Containers and Docker remain prominent topics in technology. Stateless service containerization is a prevailing trend, and it has prompted debate: should the MySQL database be containerized?
Overview
Supporters often argue from the general advantages of containers without validating their views against specific business scenarios. Opponents cite factors such as performance and data safety and provide examples of scenarios where containerizing MySQL may not be appropriate. The following summarizes several reasons why Docker may be unsuitable for running MySQL.
Data safety
Do not store data inside containers. Containers can be stopped or removed at any time, and data inside a removed container is lost.

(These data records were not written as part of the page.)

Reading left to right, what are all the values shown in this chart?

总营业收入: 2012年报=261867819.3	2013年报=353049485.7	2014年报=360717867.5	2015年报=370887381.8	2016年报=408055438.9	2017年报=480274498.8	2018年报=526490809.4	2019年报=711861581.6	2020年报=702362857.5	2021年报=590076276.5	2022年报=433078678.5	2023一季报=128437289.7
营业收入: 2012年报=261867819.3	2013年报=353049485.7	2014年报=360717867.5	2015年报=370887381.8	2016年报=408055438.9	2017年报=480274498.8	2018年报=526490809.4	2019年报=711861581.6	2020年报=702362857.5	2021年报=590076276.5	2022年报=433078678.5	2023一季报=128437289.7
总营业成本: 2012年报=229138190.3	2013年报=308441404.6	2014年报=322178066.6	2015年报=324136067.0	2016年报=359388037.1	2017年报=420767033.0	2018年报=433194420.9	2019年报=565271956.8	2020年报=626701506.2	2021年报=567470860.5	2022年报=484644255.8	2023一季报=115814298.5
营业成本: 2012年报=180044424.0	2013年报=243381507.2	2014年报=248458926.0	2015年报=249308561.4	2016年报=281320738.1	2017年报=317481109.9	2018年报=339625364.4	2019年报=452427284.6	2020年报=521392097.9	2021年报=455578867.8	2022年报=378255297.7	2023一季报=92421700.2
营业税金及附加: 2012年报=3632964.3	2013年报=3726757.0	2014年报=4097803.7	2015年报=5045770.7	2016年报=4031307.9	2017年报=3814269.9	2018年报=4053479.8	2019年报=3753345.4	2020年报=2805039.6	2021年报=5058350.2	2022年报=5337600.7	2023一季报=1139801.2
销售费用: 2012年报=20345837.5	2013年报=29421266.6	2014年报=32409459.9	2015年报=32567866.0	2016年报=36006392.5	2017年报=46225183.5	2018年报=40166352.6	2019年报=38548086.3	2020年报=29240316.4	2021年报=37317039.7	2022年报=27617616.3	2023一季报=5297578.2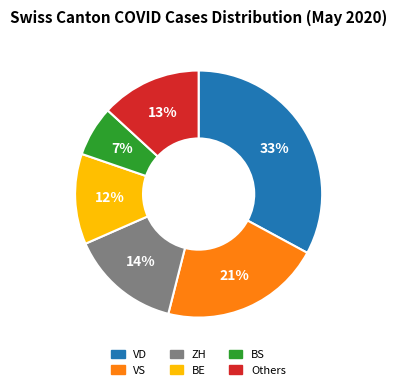

To the nearest percent, what is the average slice percentage?

17%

To avoid data loss, users can mount volumes.
However, Docker volumes are designed to provide persistent storage around union filesystem image layers, and they do not guarantee data safety in all failure modes. If a container crashes and the database is not shut down cleanly, data corruption can occur. In addition, shared data volume groups in containers may cause increased wear on physical hardware.
Performance
MySQL, as a relational database, is I/O intensive. When a single host runs multiple instances, their I/O demands add up and can create I/O bottlenecks, significantly reducing MySQL read/write performance.
In a panel on Docker application challenges, a bank architect noted: "Database performance bottlenecks typically occur at the I/O layer. If multiple Docker instances follow the same approach, those I/O requests will still converge on the storage. Many internet databases use a share-nothing architecture, which may be a reason not to migrate to Docker."

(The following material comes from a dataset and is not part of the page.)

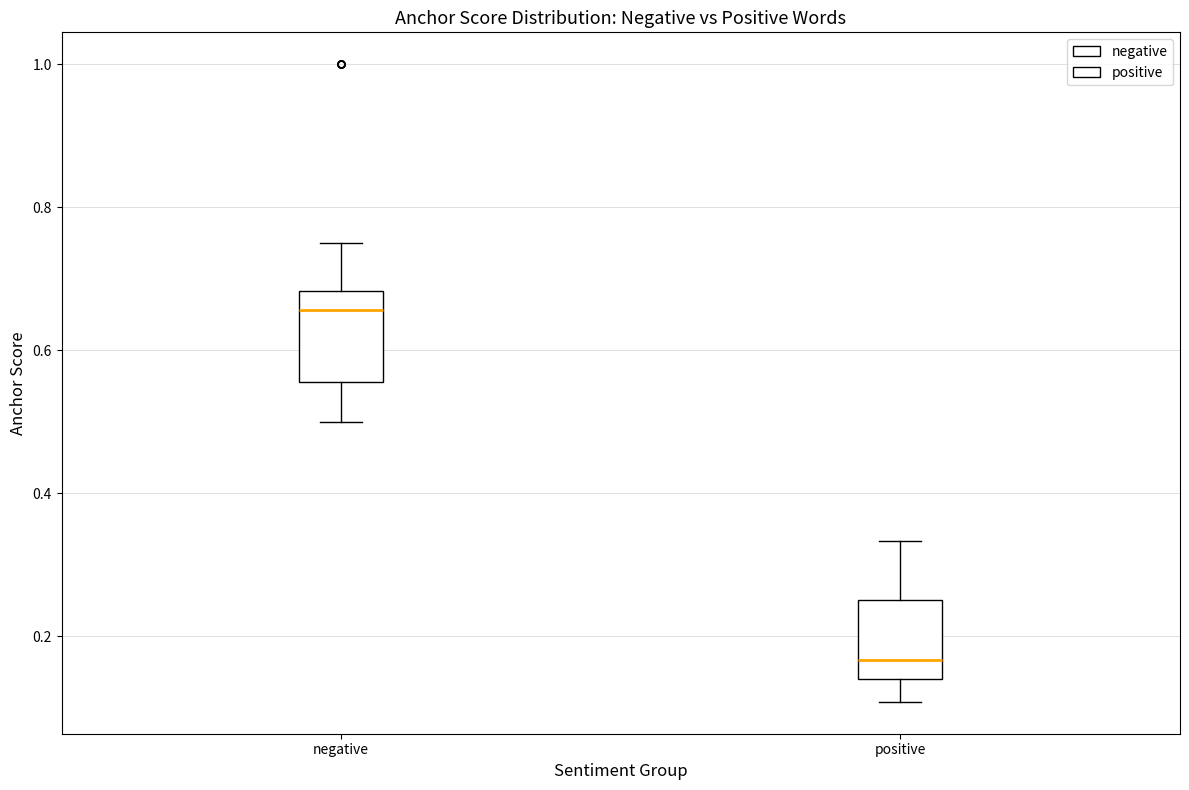

Which box has the lowest median line?

positive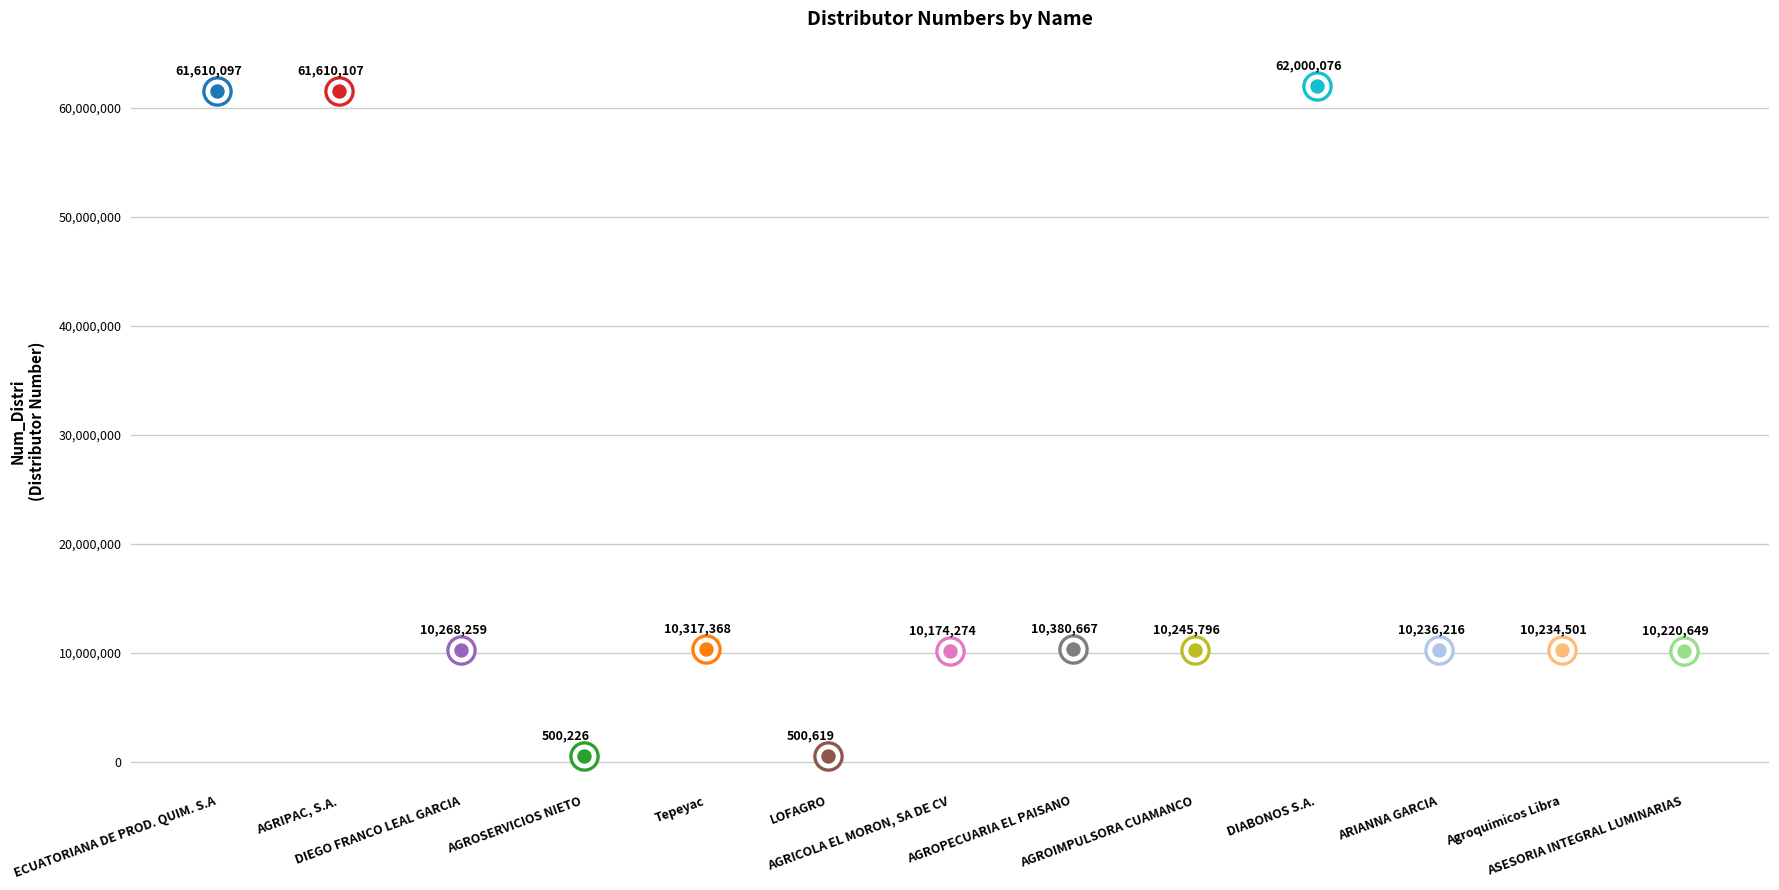

What is the change in value from ECUATORIANA DE PROD. QUIM. S.A to Agroquimicos Libra?

-51375596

There are strategies to mitigate this issue, for example:
- Separate database binaries from data: run the database binaries in containers and place data on shared storage. If a container or MySQL service fails, a new container can be started. It is generally not recommended to store critical data on the host filesystem that is directly shared with containers, as this can increase risk to the host.

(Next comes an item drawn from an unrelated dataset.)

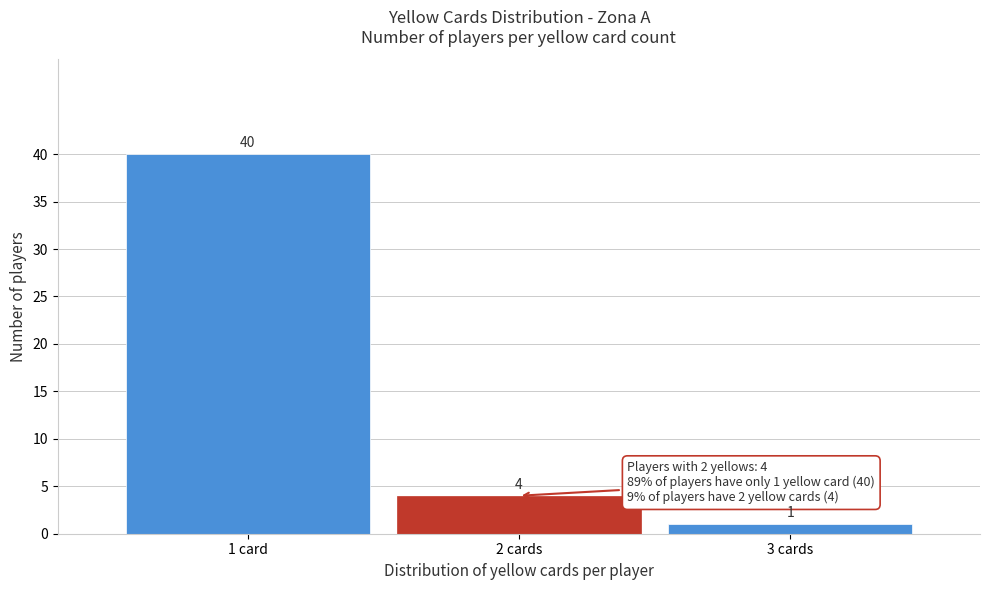

Reading right to left, transcribe all the data shown in this chart.

1	4	40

- Run lightweight or distributed databases in containers: Docker platforms typically handle service failures by starting a new container automatically rather than repeatedly restarting the service inside the same container.
- Place high-I/O databases on dedicated hosts: for applications with high I/O requirements, deploying the database on physical machines or full virtual machines is often more appropriate than using containers. Some large-scale distributed database deployments are run directly on physical machines rather than on Docker.
Statefulness
Horizontal scaling in Docker is mainly suitable for stateless compute services, not for databases. A core characteristic of Docker-based rapid scaling is statelessness; services that maintain state are not suited to being placed directly inside containers without separate storage services. If a database is containerized, storage must be provided independently of the container.
Resource isolation
Docker does not provide the same level of resource isolation as full virtual machines. Docker uses cgroups to limit resource usage, which constrains maximum consumption but does not prevent other processes from occupying resources. If other applications on the host consume excessive resources, MySQL performance inside a container will be affected.
The more isolation required, the greater the resource overhead. Compared with a dedicated environment, one advantage of Docker is easy horizontal scaling; however, as noted, that scaling is primarily applicable to stateless services rather than databases.
When can MySQL run in containers?
MySQL is not categorically unsuitable for containerization. Possible scenarios where containerized MySQL can be appropriate include:
- Workloads that are tolerant to occasional data loss (for example, some search or caching services) can use sharding to increase instance count and throughput.
- Lightweight or distributed databases that are designed for container environments can benefit from container orchestration, which starts new containers when services fail rather than repeatedly restarting services inside the same container.
- Databases managed by middleware and container orchestration systems that provide automatic scaling, failover, and multi-node redundancy can be containerized, provided storage and state management are handled outside the container.